La vicenda è richiamata in una nota diffusa dal gruppo politico, che cita la Determinazione dirigenziale numero 1582 del 1° settembre 2026 del Dipartimento Infrastrutture e Cura del Territorio del Comune di Verbania. Il provvedimento dispone lo scioglimento del rapporto contrattuale accogliendo la richiesta presentata dalla stessa impresa. Secondo quanto riportato nel documento, alla società non sarà riconosciuto alcun indennizzo per la risoluzione.

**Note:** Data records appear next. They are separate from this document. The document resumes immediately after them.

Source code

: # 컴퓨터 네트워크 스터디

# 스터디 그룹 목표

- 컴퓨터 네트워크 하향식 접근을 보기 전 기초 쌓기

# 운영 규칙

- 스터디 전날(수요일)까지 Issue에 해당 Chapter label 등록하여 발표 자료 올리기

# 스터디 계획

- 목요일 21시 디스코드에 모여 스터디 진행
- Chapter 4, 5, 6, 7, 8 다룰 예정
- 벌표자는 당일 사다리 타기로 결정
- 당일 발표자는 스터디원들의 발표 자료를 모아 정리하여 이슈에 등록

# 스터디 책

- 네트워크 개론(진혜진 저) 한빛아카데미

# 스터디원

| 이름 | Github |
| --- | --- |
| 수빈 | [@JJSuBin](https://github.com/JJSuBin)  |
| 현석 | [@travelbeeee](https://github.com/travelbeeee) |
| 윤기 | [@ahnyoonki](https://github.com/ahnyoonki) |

La sospensione del cantiere
I lavori erano stati sospesi dalla giunta comunale il 16 marzo 2026, con l’obiettivo di evitare ripercussioni sulla viabilità e sull’economia turistica cittadina. La sospensione, prolungata per oltre sei mesi e per più di un quarto del periodo previsto dal contratto, avrebbe portato l’impresa a chiedere la cessazione del rapporto. La determina precisa inoltre che non dovranno essere corrisposte penali o somme a titolo di indennizzo per la conclusione dell’appalto.
Nel provvedimento sono comunque richiamate riserve formulate in precedenza dall’impresa, per un importo complessivo di 22.427,18 euro, relative all’andamento dei lavori e alle spese sostenute per l’attivazione del cantiere. Il Movimento 5 Stelle distingue però queste richieste dalla risoluzione contrattuale e sostiene che, per quest’ultima, non siano previsti ulteriori riconoscimenti economici a favore dell’appaltatore.
La richiesta di un nuovo confronto
Per il gruppo del M5S, la cessazione del contratto modifica il quadro sul quale l’amministrazione aveva finora basato la prosecuzione dell’opera. Nei mesi scorsi, secondo la ricostruzione contenuta nella nota, il Comune aveva sostenuto che il progetto non potesse essere fermato perché l’affidamento era già avvenuto e l’interruzione avrebbe potuto produrre conseguenze amministrative ed economiche.
La determinazione comunale consente ora di valutare un nuovo appalto, ma non impone di riavviare i lavori. È su questo punto che il Movimento 5 Stelle concentra la propria richiesta al sindaco Albertella e alla maggioranza: prima di bandire una nuova gara, il gruppo propone un confronto con residenti, cittadini, attività economiche e categorie interessate per verificare l’utilità attuale della rotatoria.
La posizione del M5S si collega anche alla petizione promossa nei mesi precedenti, con la quale centinaia di cittadini avevano espresso dubbi sull’opportunità dell’intervento, sui costi, sui possibili disagi alla circolazione e sull’impatto complessivo dell’opera. Il movimento richiama inoltre l’inversione del senso unico di via Troubetzkoy come uno dei cambiamenti intervenuti nella viabilità cittadina e chiede di rivalutare il progetto alla luce dell’assetto attuale.
La decisione sull’eventuale riappalto spetta ora all’amministrazione comunale. Il M5S sollecita una verifica dell’effettiva necessità dell’opera e l’analisi di possibili alternative, ritenute potenzialmente meno costose e più adatte alle esigenze della viabilità verbanese. La richiesta politica è quindi di sospendere ogni nuovo iter e utilizzare la risoluzione del contratto come occasione per riaprire la discussione pubblica sul progetto.